Now, I'm sure nobody is surprised here, but yet again, CHR is the dump stat. What a shock. What is that? 8 iterations of the game with the same dump stat? Basically, CHR suffers from the same problem as INT: it is in direct conflict with the idea of role playing. Either you don't role play and handle all social interactions with CHR checks, or you never use CHR for anything and handle all socialization through role play. You simply cannot have it both ways! However, it is less useful than INT because it is even less likely to save your life or earn treasure, determines nothing inherently, and all of its skills are just extensions of regular CHR checks. CHR saves are pretty much unheard of.
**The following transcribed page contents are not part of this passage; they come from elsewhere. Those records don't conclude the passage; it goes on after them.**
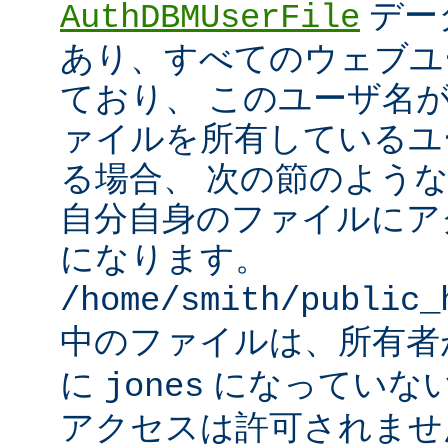
デー
AuthDBMUserFile
あり、すべてのウェブユ
ており、 このユーザ名
ァイルを所有しているユ
る場合、 次の節のよう
自分自身のファイルにア
になります。
/home/smith/public_
中のファイルは、所有
に
になっていな
jones
アクセスは許可されませ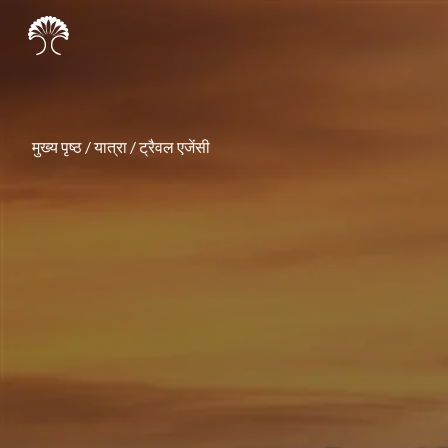
मुख्य पृष्ठ
/
यात्रा
/
ट्रैवल एजेंसी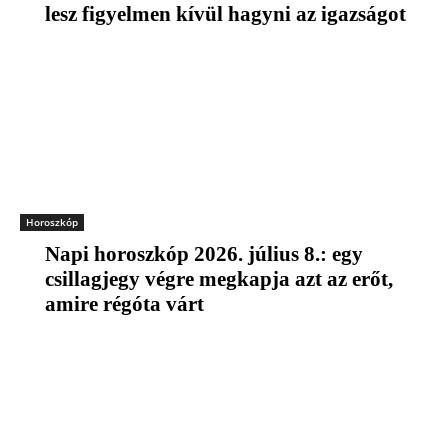
lesz figyelmen kívül hagyni az igazságot
Horoszkóp
Napi horoszkóp 2026. július 8.: egy
csillagjegy végre megkapja azt az erőt,
amire régóta várt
The published adventures try to make CHR matter by referencing it frequently... But it has the opposite effect. If you are playing published adventures, it is actually beneficial to have a terrible CHR score, because it almost always results in more fights with more enemies (meaning more rewards after you kill them) and never results in a true penalty. So having a CHR penalty is actually REWARDING! It never hurts you.

5th edition is pretty wonky, quite frankly. It's the first D&D where strength doesn't matter, constitution isn't a prerequisite, an ability is completely absorbed by a single skill, and you are actually rewarded for dumping on CHR. What total weirdness.